§ **Problem requirements**:
Render every line of the entries below as a Markdown table with the columns "Row" and "Line," numbering each row and skipping any blank lines.

§ **Data items**:
════════════════

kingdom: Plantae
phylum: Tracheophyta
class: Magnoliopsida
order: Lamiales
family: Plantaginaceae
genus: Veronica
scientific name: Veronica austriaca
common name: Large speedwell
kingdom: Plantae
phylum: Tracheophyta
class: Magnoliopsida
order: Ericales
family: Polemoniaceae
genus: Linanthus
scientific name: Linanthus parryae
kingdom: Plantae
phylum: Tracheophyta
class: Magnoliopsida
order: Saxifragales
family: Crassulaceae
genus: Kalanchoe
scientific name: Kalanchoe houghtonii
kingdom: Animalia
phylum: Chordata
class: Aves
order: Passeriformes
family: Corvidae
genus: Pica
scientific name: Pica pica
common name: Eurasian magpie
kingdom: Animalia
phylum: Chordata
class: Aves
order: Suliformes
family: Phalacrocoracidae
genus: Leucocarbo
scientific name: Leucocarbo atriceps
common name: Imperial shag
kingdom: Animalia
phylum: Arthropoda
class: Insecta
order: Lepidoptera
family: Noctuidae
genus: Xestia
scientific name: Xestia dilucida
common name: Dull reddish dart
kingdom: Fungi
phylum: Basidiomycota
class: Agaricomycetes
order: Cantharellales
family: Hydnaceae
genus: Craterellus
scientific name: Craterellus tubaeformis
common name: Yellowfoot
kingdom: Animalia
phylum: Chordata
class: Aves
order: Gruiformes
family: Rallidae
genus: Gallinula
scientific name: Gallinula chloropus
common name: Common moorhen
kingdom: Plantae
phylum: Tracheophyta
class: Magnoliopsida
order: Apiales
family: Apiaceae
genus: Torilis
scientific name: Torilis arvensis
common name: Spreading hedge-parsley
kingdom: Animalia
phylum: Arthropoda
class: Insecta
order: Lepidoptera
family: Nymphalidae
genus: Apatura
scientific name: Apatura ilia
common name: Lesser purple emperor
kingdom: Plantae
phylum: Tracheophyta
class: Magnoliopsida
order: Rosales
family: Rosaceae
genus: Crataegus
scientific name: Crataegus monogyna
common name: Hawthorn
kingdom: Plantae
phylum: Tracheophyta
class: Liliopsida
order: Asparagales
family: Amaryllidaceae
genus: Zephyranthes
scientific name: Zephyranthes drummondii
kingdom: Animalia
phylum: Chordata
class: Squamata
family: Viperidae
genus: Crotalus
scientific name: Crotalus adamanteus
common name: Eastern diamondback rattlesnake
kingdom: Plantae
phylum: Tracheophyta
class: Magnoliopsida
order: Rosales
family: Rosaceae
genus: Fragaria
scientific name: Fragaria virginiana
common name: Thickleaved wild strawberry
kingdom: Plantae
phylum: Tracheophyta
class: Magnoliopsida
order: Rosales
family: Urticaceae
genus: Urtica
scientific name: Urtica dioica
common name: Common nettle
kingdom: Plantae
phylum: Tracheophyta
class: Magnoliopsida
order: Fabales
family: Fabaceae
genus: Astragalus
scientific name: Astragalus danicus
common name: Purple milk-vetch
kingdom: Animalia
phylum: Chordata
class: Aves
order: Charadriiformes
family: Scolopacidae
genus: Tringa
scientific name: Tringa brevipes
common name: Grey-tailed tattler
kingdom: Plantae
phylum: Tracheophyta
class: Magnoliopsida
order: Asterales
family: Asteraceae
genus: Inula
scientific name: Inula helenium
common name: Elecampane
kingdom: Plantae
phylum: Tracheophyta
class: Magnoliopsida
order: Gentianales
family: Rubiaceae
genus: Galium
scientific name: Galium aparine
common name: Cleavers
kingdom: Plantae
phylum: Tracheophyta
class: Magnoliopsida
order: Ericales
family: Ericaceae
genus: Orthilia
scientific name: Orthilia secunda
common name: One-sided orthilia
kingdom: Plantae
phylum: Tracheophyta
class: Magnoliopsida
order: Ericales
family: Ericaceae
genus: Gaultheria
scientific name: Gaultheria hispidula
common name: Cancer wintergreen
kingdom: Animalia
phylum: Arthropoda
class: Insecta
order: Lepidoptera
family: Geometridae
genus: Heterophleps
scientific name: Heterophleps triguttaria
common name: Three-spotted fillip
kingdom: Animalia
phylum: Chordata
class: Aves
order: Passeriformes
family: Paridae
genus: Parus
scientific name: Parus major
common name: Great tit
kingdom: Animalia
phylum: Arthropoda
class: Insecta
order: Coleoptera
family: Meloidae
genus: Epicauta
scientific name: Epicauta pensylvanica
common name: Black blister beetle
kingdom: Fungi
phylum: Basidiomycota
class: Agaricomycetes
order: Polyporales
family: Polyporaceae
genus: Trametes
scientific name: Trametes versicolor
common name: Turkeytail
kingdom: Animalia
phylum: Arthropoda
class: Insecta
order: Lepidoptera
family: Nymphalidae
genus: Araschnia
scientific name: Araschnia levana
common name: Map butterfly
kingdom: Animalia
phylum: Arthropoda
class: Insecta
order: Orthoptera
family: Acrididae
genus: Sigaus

════════════════

§ **Result**:
| Row | Line |
|---|---|
| 1 | kingdom: Plantae |
| 2 | phylum: Tracheophyta |
| 3 | class: Magnoliopsida |
| 4 | order: Lamiales |
| 5 | family: Plantaginaceae |
| 6 | genus: Veronica |
| 7 | scientific name: Veronica austriaca |
| 8 | common name: Large speedwell |
| 9 | kingdom: Plantae |
| 10 | phylum: Tracheophyta |
| 11 | class: Magnoliopsida |
| 12 | order: Ericales |
| 13 | family: Polemoniaceae |
| 14 | genus: Linanthus |
| 15 | scientific name: Linanthus parryae |
| 16 | kingdom: Plantae |
| 17 | phylum: Tracheophyta |
| 18 | class: Magnoliopsida |
| 19 | order: Saxifragales |
| 20 | family: Crassulaceae |
| 21 | genus: Kalanchoe |
| 22 | scientific name: Kalanchoe houghtonii |
| 23 | kingdom: Animalia |
| 24 | phylum: Chordata |
| 25 | class: Aves |
| 26 | order: Passeriformes |
| 27 | family: Corvidae |
| 28 | genus: Pica |
| 29 | scientific name: Pica pica |
| 30 | common name: Eurasian magpie |
| 31 | kingdom: Animalia |
| 32 | phylum: Chordata |
| 33 | class: Aves |
| 34 | order: Suliformes |
| 35 | family: Phalacrocoracidae |
| 36 | genus: Leucocarbo |
| 37 | scientific name: Leucocarbo atriceps |
| 38 | common name: Imperial shag |
| 39 | kingdom: Animalia |
| 40 | phylum: Arthropoda |
| 41 | class: Insecta |
| 42 | order: Lepidoptera |
| 43 | family: Noctuidae |
| 44 | genus: Xestia |
| 45 | scientific name: Xestia dilucida |
| 46 | common name: Dull reddish dart |
| 47 | kingdom: Fungi |
| 48 | phylum: Basidiomycota |
| 49 | class: Agaricomycetes |
| 50 | order: Cantharellales |
| 51 | family: Hydnaceae |
| 52 | genus: Craterellus |
| 53 | scientific name: Craterellus tubaeformis |
| 54 | common name: Yellowfoot |
| 55 | kingdom: Animalia |
| 56 | phylum: Chordata |
| 57 | class: Aves |
| 58 | order: Gruiformes |
| 59 | family: Rallidae |
| 60 | genus: Gallinula |
| 61 | scientific name: Gallinula chloropus |
| 62 | common name: Common moorhen |
| 63 | kingdom: Plantae |
| 64 | phylum: Tracheophyta |
| 65 | class: Magnoliopsida |
| 66 | order: Apiales |
| 67 | family: Apiaceae |
| 68 | genus: Torilis |
| 69 | scientific name: Torilis arvensis |
| 70 | common name: Spreading hedge-parsley |
| 71 | kingdom: Animalia |
| 72 | phylum: Arthropoda |
| 73 | class: Insecta |
| 74 | order: Lepidoptera |
| 75 | family: Nymphalidae |
| 76 | genus: Apatura |
| 77 | scientific name: Apatura ilia |
| 78 | common name: Lesser purple emperor |
| 79 | kingdom: Plantae |
| 80 | phylum: Tracheophyta |
| 81 | class: Magnoliopsida |
| 82 | order: Rosales |
| 83 | family: Rosaceae |
| 84 | genus: Crataegus |
| 85 | scientific name: Crataegus monogyna |
| 86 | common name: Hawthorn |
| 87 | kingdom: Plantae |
| 88 | phylum: Tracheophyta |
| 89 | class: Liliopsida |
| 90 | order: Asparagales |
| 91 | family: Amaryllidaceae |
| 92 | genus: Zephyranthes |
| 93 | scientific name: Zephyranthes drummondii |
| 94 | kingdom: Animalia |
| 95 | phylum: Chordata |
| 96 | class: Squamata |
| 97 | family: Viperidae |
| 98 | genus: Crotalus |
| 99 | scientific name: Crotalus adamanteus |
| 100 | common name: Eastern diamondback rattlesnake |
| 101 | kingdom: Plantae |
| 102 | phylum: Tracheophyta |
| 103 | class: Magnoliopsida |
| 104 | order: Rosales |
| 105 | family: Rosaceae |
| 106 | genus: Fragaria |
| 107 | scientific name: Fragaria virginiana |
| 108 | common name: Thickleaved wild strawberry |
| 109 | kingdom: Plantae |
| 110 | phylum: Tracheophyta |
| 111 | class: Magnoliopsida |
| 112 | order: Rosales |
| 113 | family: Urticaceae |
| 114 | genus: Urtica |
| 115 | scientific name: Urtica dioica |
| 116 | common name: Common nettle |
| 117 | kingdom: Plantae |
| 118 | phylum: Tracheophyta |
| 119 | class: Magnoliopsida |
| 120 | order: Fabales |
| 121 | family: Fabaceae |
| 122 | genus: Astragalus |
| 123 | scientific name: Astragalus danicus |
| 124 | common name: Purple milk-vetch |
| 125 | kingdom: Animalia |
| 126 | phylum: Chordata |
| 127 | class: Aves |
| 128 | order: Charadriiformes |
| 129 | family: Scolopacidae |
| 130 | genus: Tringa |
| 131 | scientific name: Tringa brevipes |
| 132 | common name: Grey-tailed tattler |
| 133 | kingdom: Plantae |
| 134 | phylum: Tracheophyta |
| 135 | class: Magnoliopsida |
| 136 | order: Asterales |
| 137 | family: Asteraceae |
| 138 | genus: Inula |
| 139 | scientific name: Inula helenium |
| 140 | common name: Elecampane |
| 141 | kingdom: Plantae |
| 142 | phylum: Tracheophyta |
| 143 | class: Magnoliopsida |
| 144 | order: Gentianales |
| 145 | family: Rubiaceae |
| 146 | genus: Galium |
| 147 | scientific name: Galium aparine |
| 148 | common name: Cleavers |
| 149 | kingdom: Plantae |
| 150 | phylum: Tracheophyta |
| 151 | class: Magnoliopsida |
| 152 | order: Ericales |
| 153 | family: Ericaceae |
| 154 | genus: Orthilia |
| 155 | scientific name: Orthilia secunda |
| 156 | common name: One-sided orthilia |
| 157 | kingdom: Plantae |
| 158 | phylum: Tracheophyta |
| 159 | class: Magnoliopsida |
| 160 | order: Ericales |
| 161 | family: Ericaceae |
| 162 | genus: Gaultheria |
| 163 | scientific name: Gaultheria hispidula |
| 164 | common name: Cancer wintergreen |
| 165 | kingdom: Animalia |
| 166 | phylum: Arthropoda |
| 167 | class: Insecta |
| 168 | order: Lepidoptera |
| 169 | family: Geometridae |
| 170 | genus: Heterophleps |
| 171 | scientific name: Heterophleps triguttaria |
| 172 | common name: Three-spotted fillip |
| 173 | kingdom: Animalia |
| 174 | phylum: Chordata |
| 175 | class: Aves |
| 176 | order: Passeriformes |
| 177 | family: Paridae |
| 178 | genus: Parus |
| 179 | scientific name: Parus major |
| 180 | common name: Great tit |
| 181 | kingdom: Animalia |
| 182 | phylum: Arthropoda |
| 183 | class: Insecta |
| 184 | order: Coleoptera |
| 185 | family: Meloidae |
| 186 | genus: Epicauta |
| 187 | scientific name: Epicauta pensylvanica |
| 188 | common name: Black blister beetle |
| 189 | kingdom: Fungi |
| 190 | phylum: Basidiomycota |
| 191 | class: Agaricomycetes |
| 192 | order: Polyporales |
| 193 | family: Polyporaceae |
| 194 | genus: Trametes |
| 195 | scientific name: Trametes versicolor |
| 196 | common name: Turkeytail |
| 197 | kingdom: Animalia |
| 198 | phylum: Arthropoda |
| 199 | class: Insecta |
| 200 | order: Lepidoptera |
| 201 | family: Nymphalidae |
| 202 | genus: Araschnia |
| 203 | scientific name: Araschnia levana |
| 204 | common name: Map butterfly |
| 205 | kingdom: Animalia |
| 206 | phylum: Arthropoda |
| 207 | class: Insecta |
| 208 | order: Orthoptera |
| 209 | family: Acrididae |
| 210 | genus: Sigaus |